[Directions]
Every line from the one containing "handbag: present [1154,850,1288,981]" to the one containing "tray: present [313,431,397,480]" in the records below, both included, must be set down exactly, and no other line.

[Household object detections]

Start of Block

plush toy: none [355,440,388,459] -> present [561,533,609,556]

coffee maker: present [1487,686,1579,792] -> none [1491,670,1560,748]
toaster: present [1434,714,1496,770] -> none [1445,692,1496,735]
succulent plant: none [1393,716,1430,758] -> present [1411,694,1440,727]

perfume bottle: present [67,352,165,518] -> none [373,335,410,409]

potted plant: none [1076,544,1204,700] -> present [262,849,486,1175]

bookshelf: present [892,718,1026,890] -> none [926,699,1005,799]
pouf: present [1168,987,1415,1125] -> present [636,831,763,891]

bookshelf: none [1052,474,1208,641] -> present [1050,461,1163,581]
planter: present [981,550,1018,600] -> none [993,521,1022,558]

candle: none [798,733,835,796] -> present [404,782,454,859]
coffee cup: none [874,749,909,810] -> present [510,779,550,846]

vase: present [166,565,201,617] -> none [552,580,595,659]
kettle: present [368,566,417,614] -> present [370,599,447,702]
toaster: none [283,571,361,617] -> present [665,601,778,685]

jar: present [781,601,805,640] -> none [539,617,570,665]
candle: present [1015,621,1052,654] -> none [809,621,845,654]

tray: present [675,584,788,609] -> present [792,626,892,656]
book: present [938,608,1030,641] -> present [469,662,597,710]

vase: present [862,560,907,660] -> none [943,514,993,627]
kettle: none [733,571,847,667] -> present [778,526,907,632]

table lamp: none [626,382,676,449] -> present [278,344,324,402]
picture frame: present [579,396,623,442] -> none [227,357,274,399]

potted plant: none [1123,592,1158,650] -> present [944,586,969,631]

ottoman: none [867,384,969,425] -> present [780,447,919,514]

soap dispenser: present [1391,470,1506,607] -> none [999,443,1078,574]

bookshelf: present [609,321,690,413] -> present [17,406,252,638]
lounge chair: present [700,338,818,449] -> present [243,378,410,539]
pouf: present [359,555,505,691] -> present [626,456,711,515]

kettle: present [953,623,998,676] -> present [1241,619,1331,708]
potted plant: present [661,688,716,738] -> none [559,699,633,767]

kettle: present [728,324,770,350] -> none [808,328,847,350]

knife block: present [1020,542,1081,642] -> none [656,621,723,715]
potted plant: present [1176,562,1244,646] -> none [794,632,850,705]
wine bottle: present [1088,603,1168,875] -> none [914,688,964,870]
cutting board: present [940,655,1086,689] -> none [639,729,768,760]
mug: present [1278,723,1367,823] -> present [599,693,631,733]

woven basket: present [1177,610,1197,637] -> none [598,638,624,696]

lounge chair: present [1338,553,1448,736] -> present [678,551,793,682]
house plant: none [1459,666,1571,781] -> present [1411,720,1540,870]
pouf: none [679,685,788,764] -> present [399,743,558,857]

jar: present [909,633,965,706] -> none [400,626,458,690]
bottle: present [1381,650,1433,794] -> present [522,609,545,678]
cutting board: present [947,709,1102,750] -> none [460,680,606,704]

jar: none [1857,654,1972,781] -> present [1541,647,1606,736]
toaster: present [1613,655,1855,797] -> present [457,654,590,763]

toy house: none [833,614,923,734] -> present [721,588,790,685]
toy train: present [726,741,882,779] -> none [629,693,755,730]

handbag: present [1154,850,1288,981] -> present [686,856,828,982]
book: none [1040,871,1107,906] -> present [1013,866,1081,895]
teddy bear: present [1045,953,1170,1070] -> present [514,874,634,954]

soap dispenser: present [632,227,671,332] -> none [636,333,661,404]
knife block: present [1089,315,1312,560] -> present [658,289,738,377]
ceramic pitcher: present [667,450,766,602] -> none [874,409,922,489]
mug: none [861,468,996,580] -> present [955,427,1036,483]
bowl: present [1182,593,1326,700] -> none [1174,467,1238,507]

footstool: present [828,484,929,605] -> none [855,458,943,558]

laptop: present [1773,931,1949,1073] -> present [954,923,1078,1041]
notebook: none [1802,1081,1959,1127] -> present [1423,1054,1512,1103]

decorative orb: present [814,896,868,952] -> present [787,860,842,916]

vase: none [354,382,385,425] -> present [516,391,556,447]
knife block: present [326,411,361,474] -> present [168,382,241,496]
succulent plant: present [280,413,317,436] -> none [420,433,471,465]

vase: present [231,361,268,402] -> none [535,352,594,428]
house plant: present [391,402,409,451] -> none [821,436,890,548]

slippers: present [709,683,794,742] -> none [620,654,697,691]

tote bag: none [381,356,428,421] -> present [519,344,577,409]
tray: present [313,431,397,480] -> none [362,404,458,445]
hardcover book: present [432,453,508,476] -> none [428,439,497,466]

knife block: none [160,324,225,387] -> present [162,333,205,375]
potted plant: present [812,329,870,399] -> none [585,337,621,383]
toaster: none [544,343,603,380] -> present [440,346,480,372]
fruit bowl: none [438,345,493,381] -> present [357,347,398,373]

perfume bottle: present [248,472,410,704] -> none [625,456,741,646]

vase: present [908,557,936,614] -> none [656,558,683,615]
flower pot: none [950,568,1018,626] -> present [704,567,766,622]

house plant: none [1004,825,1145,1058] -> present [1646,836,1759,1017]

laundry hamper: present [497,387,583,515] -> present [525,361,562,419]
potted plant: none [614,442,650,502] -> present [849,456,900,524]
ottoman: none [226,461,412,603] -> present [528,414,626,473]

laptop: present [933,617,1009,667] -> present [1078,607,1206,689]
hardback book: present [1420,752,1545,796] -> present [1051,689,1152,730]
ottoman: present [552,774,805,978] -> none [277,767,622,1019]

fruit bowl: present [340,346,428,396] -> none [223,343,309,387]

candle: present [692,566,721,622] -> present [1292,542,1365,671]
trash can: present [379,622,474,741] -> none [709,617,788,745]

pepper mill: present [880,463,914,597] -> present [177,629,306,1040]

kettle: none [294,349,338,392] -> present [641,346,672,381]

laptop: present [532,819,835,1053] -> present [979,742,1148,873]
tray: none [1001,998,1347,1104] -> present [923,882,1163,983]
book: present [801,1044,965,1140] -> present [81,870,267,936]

End of Block

[Solution to this task]
handbag: present [1154,850,1288,981] -> present [686,856,828,982]
book: none [1040,871,1107,906] -> present [1013,866,1081,895]
teddy bear: present [1045,953,1170,1070] -> present [514,874,634,954]

soap dispenser: present [632,227,671,332] -> none [636,333,661,404]
knife block: present [1089,315,1312,560] -> present [658,289,738,377]
ceramic pitcher: present [667,450,766,602] -> none [874,409,922,489]
mug: none [861,468,996,580] -> present [955,427,1036,483]
bowl: present [1182,593,1326,700] -> none [1174,467,1238,507]

footstool: present [828,484,929,605] -> none [855,458,943,558]

laptop: present [1773,931,1949,1073] -> present [954,923,1078,1041]
notebook: none [1802,1081,1959,1127] -> present [1423,1054,1512,1103]

decorative orb: present [814,896,868,952] -> present [787,860,842,916]

vase: none [354,382,385,425] -> present [516,391,556,447]
knife block: present [326,411,361,474] -> present [168,382,241,496]
succulent plant: present [280,413,317,436] -> none [420,433,471,465]

vase: present [231,361,268,402] -> none [535,352,594,428]
house plant: present [391,402,409,451] -> none [821,436,890,548]

slippers: present [709,683,794,742] -> none [620,654,697,691]

tote bag: none [381,356,428,421] -> present [519,344,577,409]
tray: present [313,431,397,480] -> none [362,404,458,445]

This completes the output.